It looks like the American Trucking Assns. is finally jumping off a dead horse — opposition to electronic on-board records, or black boxes, for monitoring driver hours of service.
It's been clear for some time that trucking faces an enormous public-image black eye if it digs in its heels over what the general public sees as an obvious attempt by truckers to “cheat” on safety regulations intended to keep tired drivers off the road. It's also been clear that the Federal Motor Carrier Safety Administration is moving slowly, but inexorably, to mandating their use no matter what the industry may say.
So the change of heart isn't unexpected. As an industry lobbying group, ATA needs to face up to political realities. But what is surprising, and encouraging, is that ATA's new attitude comes with a solid study that shows EOBRs actually have a positive impact for most fleets that have already voluntarily adopted them.
To be fair, ATA has been signaling for the last year or so that it was reconsidering its long-standing opposition to EOBRs. Now with FMCSA expected to issue preliminary rules moving the industry once step closer to that mandate, ATA's research arm — the American Transportation Research Institute — has released a study that cautiously endorses EOBR use and moves the argument from opposition to how the agency can best implement any new regulation.

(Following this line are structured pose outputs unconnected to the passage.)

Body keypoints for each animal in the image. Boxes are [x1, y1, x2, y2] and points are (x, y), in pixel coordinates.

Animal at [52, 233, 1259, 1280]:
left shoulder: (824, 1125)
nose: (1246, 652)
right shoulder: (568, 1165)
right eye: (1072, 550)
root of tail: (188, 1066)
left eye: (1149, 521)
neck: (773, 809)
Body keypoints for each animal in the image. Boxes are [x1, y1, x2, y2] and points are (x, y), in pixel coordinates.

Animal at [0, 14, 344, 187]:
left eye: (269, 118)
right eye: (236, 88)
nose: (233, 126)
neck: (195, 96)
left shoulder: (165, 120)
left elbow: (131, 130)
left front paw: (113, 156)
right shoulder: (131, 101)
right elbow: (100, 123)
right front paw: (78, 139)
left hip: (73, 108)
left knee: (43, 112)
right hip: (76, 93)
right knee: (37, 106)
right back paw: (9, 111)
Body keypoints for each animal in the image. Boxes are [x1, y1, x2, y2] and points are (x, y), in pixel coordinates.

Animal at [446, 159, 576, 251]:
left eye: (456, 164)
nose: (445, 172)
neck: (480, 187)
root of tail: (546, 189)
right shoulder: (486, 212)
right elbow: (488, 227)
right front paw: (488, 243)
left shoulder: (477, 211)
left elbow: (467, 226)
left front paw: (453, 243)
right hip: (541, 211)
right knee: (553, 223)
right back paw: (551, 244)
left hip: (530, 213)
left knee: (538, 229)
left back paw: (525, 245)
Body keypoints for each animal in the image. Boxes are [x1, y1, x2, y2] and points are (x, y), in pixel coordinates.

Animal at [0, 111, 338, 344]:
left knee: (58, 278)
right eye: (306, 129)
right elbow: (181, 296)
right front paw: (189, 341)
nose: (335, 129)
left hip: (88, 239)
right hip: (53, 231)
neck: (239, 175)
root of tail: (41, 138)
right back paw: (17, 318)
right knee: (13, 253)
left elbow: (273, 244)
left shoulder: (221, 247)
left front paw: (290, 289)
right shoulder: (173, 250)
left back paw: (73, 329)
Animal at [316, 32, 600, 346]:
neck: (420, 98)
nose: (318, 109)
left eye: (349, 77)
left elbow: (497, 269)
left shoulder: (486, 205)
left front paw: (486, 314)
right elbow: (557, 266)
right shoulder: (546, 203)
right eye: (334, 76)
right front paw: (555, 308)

One of the major objections voiced by fleets has been concern over negative driver reaction to an electronic Big Brother. According to ATRI's study, the exact opposite is true. Over 75% of the fleets currently using EOBRs to record hours of service report that driver morale has actually improved and not one fleet said it had damaged morale. As for driver retention, 62% said it had no impact and 19% said installing black boxes improved their retention rates.
Cost is another common objection, but ATRI found that large and mid-sized fleets consider prices for HOS-only devices “affordable.” Smaller carriers and owner-operators do have a problem with the cost, but ATRI suggests that tax credits might help them make the transition.
The study does point to a few credible problems with an EOBR mandate, chief among them that there's no proven link yet between HOS enforcement and improved safety. For the general public, though, there is an intuitive link between tighter HOS enforcement and truck safety. With ATRI's finding that black boxes will “provide considerable compliance … benefits,” ATA is finally acknowledging that that public perception is probably enough to justify the mandate.
Other problems like lack of standards for HOS enforcement and controlling access to the collected data are also raised by the ATRI study. But instead of presenting these issues are reasons to oppose an FMCSA regulation, ATA is now talking about how to address them in what they're tacitly admitting is an inevitable mandate.
It may be a bit late coming to that position, but it's the right one at this point. There's still time for ATA and the rest of the industry to shape workable rules and at the same time show the public that trucking isn't trying to duck compliance with safety regulation.